Data provided:
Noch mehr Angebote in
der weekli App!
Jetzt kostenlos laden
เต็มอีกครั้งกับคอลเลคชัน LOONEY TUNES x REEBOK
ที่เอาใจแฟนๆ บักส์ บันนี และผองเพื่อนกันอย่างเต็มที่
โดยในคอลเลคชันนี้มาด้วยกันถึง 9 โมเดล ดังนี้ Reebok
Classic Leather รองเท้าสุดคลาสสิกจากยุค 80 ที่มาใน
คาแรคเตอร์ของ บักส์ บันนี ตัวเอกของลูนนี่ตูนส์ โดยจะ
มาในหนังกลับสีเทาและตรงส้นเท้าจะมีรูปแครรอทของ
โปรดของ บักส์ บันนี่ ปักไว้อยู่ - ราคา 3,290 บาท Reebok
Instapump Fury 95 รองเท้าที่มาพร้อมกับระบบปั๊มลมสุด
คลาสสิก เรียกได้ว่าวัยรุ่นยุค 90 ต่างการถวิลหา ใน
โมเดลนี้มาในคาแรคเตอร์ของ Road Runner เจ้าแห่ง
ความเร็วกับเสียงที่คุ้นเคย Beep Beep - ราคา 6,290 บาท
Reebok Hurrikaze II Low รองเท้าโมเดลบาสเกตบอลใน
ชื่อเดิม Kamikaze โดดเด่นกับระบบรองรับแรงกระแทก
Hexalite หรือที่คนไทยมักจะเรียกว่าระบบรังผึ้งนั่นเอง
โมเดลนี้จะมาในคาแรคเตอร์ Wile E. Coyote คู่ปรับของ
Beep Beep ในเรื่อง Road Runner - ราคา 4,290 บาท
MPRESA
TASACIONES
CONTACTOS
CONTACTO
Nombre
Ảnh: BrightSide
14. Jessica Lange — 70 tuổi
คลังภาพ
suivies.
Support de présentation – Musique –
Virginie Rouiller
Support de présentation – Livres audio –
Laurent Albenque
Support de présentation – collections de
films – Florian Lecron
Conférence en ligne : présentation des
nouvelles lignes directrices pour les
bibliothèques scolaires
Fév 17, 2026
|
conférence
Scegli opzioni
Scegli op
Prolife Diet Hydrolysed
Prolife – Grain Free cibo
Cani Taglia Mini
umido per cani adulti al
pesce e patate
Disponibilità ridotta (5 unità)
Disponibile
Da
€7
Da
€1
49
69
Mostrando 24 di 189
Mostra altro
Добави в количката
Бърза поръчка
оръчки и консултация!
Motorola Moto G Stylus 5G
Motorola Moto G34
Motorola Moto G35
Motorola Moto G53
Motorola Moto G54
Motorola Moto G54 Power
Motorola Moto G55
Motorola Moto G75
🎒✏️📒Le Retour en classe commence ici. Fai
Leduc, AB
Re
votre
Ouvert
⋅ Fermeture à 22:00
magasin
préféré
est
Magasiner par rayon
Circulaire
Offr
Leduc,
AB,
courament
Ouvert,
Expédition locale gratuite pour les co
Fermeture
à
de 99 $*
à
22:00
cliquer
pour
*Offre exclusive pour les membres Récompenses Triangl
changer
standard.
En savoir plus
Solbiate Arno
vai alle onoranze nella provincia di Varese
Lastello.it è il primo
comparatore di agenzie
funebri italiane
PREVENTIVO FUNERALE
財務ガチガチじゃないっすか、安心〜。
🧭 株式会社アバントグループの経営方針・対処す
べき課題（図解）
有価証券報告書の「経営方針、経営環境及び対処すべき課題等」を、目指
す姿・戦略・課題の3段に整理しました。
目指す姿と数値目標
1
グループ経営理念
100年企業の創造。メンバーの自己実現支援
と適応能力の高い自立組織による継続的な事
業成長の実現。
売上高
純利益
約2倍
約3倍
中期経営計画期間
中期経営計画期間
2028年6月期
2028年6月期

* * *

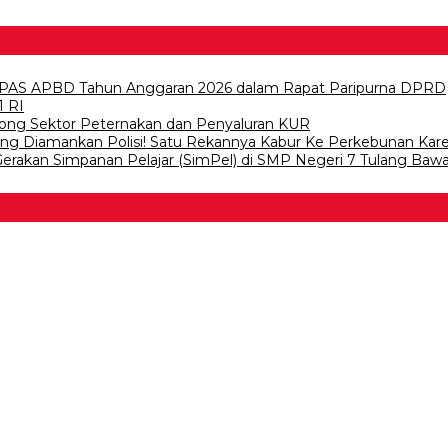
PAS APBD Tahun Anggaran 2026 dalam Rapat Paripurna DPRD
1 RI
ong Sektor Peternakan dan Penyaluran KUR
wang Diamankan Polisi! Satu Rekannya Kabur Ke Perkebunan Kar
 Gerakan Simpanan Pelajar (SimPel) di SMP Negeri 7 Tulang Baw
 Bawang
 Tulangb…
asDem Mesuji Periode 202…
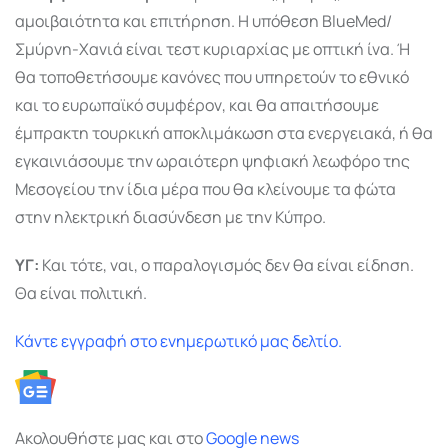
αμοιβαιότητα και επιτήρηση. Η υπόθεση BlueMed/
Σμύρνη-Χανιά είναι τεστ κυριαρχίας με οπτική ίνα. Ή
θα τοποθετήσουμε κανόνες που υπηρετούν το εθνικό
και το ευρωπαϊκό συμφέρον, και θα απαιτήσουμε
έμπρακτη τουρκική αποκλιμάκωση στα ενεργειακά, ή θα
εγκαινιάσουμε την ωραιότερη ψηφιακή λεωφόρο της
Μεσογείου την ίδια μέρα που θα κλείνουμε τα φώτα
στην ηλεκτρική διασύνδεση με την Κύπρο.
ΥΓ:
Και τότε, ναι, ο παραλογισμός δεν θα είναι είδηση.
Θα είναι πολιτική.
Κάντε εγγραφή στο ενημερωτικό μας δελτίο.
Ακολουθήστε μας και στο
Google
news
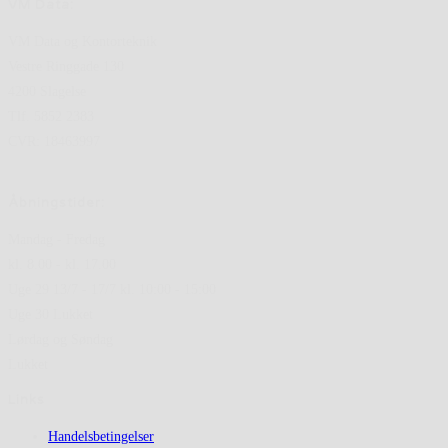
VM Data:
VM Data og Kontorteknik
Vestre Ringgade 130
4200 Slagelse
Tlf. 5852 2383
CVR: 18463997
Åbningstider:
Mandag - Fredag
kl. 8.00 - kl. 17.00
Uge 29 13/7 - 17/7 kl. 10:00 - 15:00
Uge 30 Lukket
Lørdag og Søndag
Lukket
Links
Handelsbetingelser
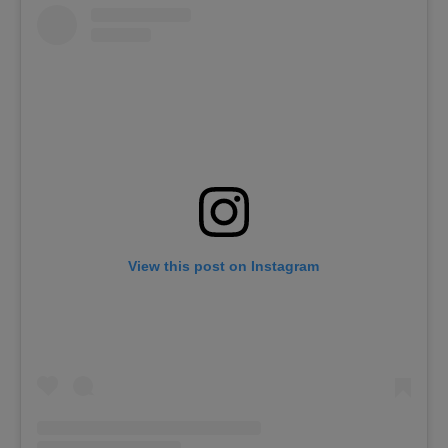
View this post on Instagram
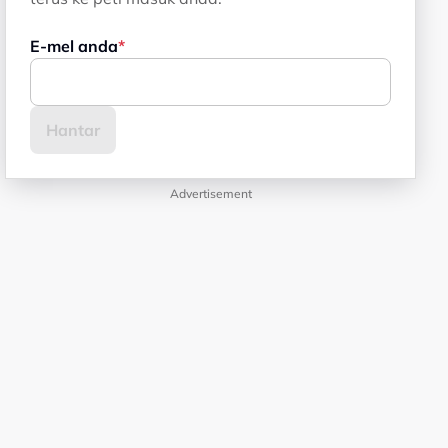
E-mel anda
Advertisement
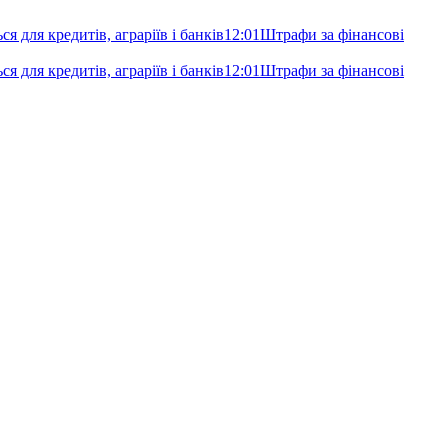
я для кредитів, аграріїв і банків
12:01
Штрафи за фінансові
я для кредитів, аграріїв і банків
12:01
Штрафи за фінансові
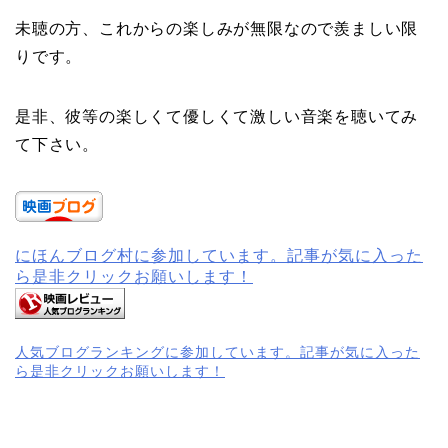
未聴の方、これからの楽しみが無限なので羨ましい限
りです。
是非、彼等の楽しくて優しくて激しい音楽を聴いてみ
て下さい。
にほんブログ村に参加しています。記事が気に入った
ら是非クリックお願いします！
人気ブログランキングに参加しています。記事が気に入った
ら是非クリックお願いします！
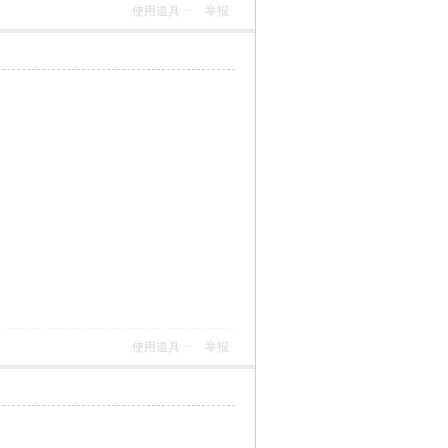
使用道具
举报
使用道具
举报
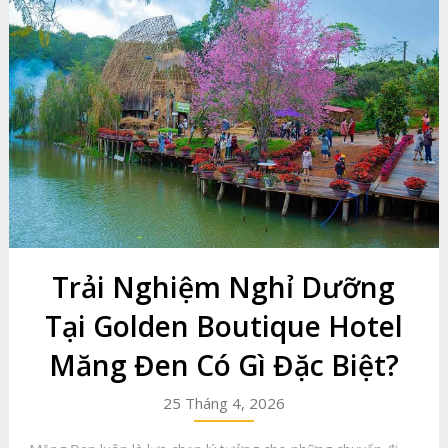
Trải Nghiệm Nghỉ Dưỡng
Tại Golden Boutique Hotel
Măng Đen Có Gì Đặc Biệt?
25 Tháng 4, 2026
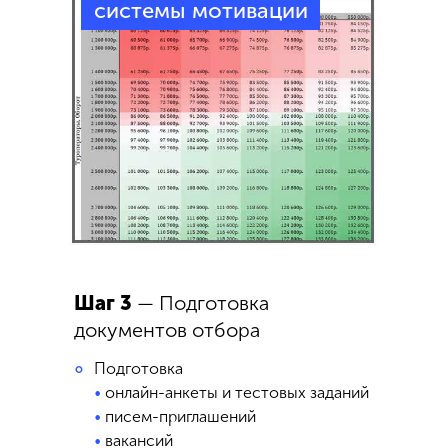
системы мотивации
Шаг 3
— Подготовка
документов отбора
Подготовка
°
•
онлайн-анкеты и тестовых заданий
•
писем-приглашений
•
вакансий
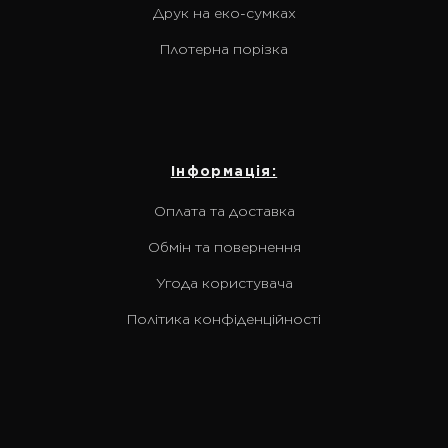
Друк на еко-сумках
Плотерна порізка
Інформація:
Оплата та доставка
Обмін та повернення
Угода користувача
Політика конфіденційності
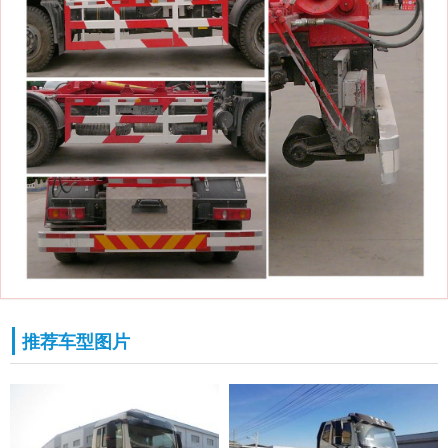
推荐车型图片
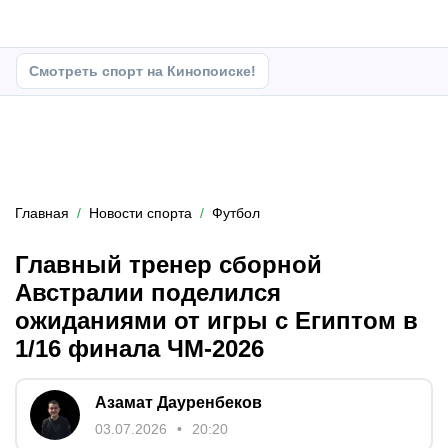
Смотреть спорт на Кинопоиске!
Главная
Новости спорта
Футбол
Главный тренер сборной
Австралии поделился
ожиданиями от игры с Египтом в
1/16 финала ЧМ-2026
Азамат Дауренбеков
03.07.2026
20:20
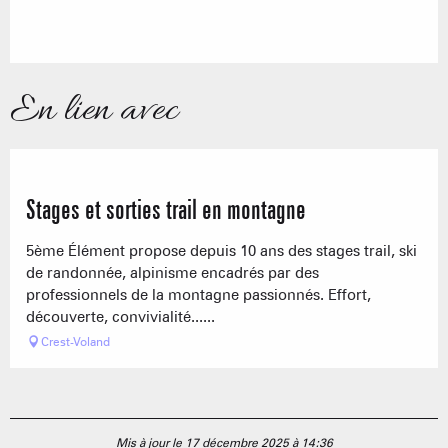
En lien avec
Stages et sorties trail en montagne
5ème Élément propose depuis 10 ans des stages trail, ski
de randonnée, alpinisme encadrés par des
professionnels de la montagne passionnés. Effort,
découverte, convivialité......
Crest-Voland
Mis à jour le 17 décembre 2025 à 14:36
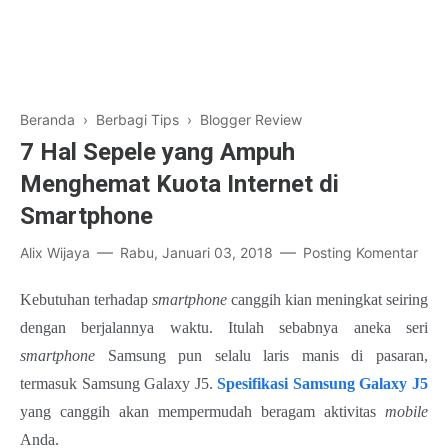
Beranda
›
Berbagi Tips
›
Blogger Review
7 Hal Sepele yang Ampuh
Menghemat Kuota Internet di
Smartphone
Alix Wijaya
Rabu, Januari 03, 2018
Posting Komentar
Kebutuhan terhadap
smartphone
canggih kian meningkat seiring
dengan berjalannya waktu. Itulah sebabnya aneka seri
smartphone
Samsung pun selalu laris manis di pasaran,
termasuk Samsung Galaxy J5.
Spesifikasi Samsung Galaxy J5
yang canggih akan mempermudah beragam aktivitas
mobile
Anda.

Assignment: Check each line of the listing above for the string "Prolife" and return those that contain it.

Output:
Prolife Diet Hydrolysed
Prolife – Grain Free cibo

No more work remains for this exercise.